Can you render every line of the data below as a Markdown table with two columns, "Row" for the row number and "Line" for the line itself, leaving out any blank lines?

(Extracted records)
• • • • •

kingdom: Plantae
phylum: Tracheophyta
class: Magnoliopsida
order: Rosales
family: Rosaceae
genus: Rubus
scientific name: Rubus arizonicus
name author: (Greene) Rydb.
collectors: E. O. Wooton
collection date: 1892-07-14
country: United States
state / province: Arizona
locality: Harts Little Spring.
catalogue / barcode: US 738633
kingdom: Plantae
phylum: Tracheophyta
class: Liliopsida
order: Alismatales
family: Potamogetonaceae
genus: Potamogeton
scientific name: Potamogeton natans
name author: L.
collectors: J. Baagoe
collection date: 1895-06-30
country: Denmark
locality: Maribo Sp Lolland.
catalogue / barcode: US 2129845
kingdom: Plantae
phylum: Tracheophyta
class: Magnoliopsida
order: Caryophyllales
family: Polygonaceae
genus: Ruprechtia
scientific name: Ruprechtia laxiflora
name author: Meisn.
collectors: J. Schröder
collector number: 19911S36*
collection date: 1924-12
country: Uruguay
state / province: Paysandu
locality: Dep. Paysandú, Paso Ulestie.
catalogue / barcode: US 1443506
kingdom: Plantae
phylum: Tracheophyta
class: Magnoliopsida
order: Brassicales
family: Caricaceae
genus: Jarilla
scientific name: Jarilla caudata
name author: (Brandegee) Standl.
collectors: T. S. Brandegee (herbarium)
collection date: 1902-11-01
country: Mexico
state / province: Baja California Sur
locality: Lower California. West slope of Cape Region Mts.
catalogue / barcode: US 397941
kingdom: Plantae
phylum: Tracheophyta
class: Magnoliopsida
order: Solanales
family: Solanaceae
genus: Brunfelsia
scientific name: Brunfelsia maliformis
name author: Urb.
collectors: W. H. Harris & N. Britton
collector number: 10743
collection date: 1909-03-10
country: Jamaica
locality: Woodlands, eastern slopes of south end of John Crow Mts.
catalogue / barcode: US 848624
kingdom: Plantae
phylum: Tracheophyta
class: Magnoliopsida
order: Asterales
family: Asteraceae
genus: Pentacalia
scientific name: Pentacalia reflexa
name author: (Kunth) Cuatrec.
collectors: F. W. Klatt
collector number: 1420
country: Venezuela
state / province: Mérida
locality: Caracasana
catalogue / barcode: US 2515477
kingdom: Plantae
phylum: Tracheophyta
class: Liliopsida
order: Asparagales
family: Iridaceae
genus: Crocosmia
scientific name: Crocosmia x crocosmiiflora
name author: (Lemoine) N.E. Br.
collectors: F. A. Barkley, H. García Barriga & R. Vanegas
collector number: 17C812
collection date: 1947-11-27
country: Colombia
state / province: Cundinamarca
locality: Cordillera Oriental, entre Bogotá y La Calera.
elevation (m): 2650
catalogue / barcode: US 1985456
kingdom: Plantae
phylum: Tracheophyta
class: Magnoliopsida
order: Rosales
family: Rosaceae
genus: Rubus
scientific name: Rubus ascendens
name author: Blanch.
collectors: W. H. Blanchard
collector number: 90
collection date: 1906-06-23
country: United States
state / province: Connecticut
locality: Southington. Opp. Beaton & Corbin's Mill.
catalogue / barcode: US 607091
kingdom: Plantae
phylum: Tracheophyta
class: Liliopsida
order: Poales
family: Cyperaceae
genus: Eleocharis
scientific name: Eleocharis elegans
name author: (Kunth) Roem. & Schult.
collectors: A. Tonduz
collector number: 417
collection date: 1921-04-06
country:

• • • • •

▶ **EXERCISE SOLUTION**:
| Row | Line |
|---|---|
| 1 | kingdom: Plantae |
| 2 | phylum: Tracheophyta |
| 3 | class: Magnoliopsida |
| 4 | order: Rosales |
| 5 | family: Rosaceae |
| 6 | genus: Rubus |
| 7 | scientific name: Rubus arizonicus |
| 8 | name author: (Greene) Rydb. |
| 9 | collectors: E. O. Wooton |
| 10 | collection date: 1892-07-14 |
| 11 | country: United States |
| 12 | state / province: Arizona |
| 13 | locality: Harts Little Spring. |
| 14 | catalogue / barcode: US 738633 |
| 15 | kingdom: Plantae |
| 16 | phylum: Tracheophyta |
| 17 | class: Liliopsida |
| 18 | order: Alismatales |
| 19 | family: Potamogetonaceae |
| 20 | genus: Potamogeton |
| 21 | scientific name: Potamogeton natans |
| 22 | name author: L. |
| 23 | collectors: J. Baagoe |
| 24 | collection date: 1895-06-30 |
| 25 | country: Denmark |
| 26 | locality: Maribo Sp Lolland. |
| 27 | catalogue / barcode: US 2129845 |
| 28 | kingdom: Plantae |
| 29 | phylum: Tracheophyta |
| 30 | class: Magnoliopsida |
| 31 | order: Caryophyllales |
| 32 | family: Polygonaceae |
| 33 | genus: Ruprechtia |
| 34 | scientific name: Ruprechtia laxiflora |
| 35 | name author: Meisn. |
| 36 | collectors: J. Schröder |
| 37 | collector number: 19911S36* |
| 38 | collection date: 1924-12 |
| 39 | country: Uruguay |
| 40 | state / province: Paysandu |
| 41 | locality: Dep. Paysandú, Paso Ulestie. |
| 42 | catalogue / barcode: US 1443506 |
| 43 | kingdom: Plantae |
| 44 | phylum: Tracheophyta |
| 45 | class: Magnoliopsida |
| 46 | order: Brassicales |
| 47 | family: Caricaceae |
| 48 | genus: Jarilla |
| 49 | scientific name: Jarilla caudata |
| 50 | name author: (Brandegee) Standl. |
| 51 | collectors: T. S. Brandegee (herbarium) |
| 52 | collection date: 1902-11-01 |
| 53 | country: Mexico |
| 54 | state / province: Baja California Sur |
| 55 | locality: Lower California. West slope of Cape Region Mts. |
| 56 | catalogue / barcode: US 397941 |
| 57 | kingdom: Plantae |
| 58 | phylum: Tracheophyta |
| 59 | class: Magnoliopsida |
| 60 | order: Solanales |
| 61 | family: Solanaceae |
| 62 | genus: Brunfelsia |
| 63 | scientific name: Brunfelsia maliformis |
| 64 | name author: Urb. |
| 65 | collectors: W. H. Harris & N. Britton |
| 66 | collector number: 10743 |
| 67 | collection date: 1909-03-10 |
| 68 | country: Jamaica |
| 69 | locality: Woodlands, eastern slopes of south end of John Crow Mts. |
| 70 | catalogue / barcode: US 848624 |
| 71 | kingdom: Plantae |
| 72 | phylum: Tracheophyta |
| 73 | class: Magnoliopsida |
| 74 | order: Asterales |
| 75 | family: Asteraceae |
| 76 | genus: Pentacalia |
| 77 | scientific name: Pentacalia reflexa |
| 78 | name author: (Kunth) Cuatrec. |
| 79 | collectors: F. W. Klatt |
| 80 | collector number: 1420 |
| 81 | country: Venezuela |
| 82 | state / province: Mérida |
| 83 | locality: Caracasana |
| 84 | catalogue / barcode: US 2515477 |
| 85 | kingdom: Plantae |
| 86 | phylum: Tracheophyta |
| 87 | class: Liliopsida |
| 88 | order: Asparagales |
| 89 | family: Iridaceae |
| 90 | genus: Crocosmia |
| 91 | scientific name: Crocosmia x crocosmiiflora |
| 92 | name author: (Lemoine) N.E. Br. |
| 93 | collectors: F. A. Barkley, H. García Barriga & R. Vanegas |
| 94 | collector number: 17C812 |
| 95 | collection date: 1947-11-27 |
| 96 | country: Colombia |
| 97 | state / province: Cundinamarca |
| 98 | locality: Cordillera Oriental, entre Bogotá y La Calera. |
| 99 | elevation (m): 2650 |
| 100 | catalogue / barcode: US 1985456 |
| 101 | kingdom: Plantae |
| 102 | phylum: Tracheophyta |
| 103 | class: Magnoliopsida |
| 104 | order: Rosales |
| 105 | family: Rosaceae |
| 106 | genus: Rubus |
| 107 | scientific name: Rubus ascendens |
| 108 | name author: Blanch. |
| 109 | collectors: W. H. Blanchard |
| 110 | collector number: 90 |
| 111 | collection date: 1906-06-23 |
| 112 | country: United States |
| 113 | state / province: Connecticut |
| 114 | locality: Southington. Opp. Beaton & Corbin's Mill. |
| 115 | catalogue / barcode: US 607091 |
| 116 | kingdom: Plantae |
| 117 | phylum: Tracheophyta |
| 118 | class: Liliopsida |
| 119 | order: Poales |
| 120 | family: Cyperaceae |
| 121 | genus: Eleocharis |
| 122 | scientific name: Eleocharis elegans |
| 123 | name author: (Kunth) Roem. & Schult. |
| 124 | collectors: A. Tonduz |
| 125 | collector number: 417 |
| 126 | collection date: 1921-04-06 |
| 127 | country: |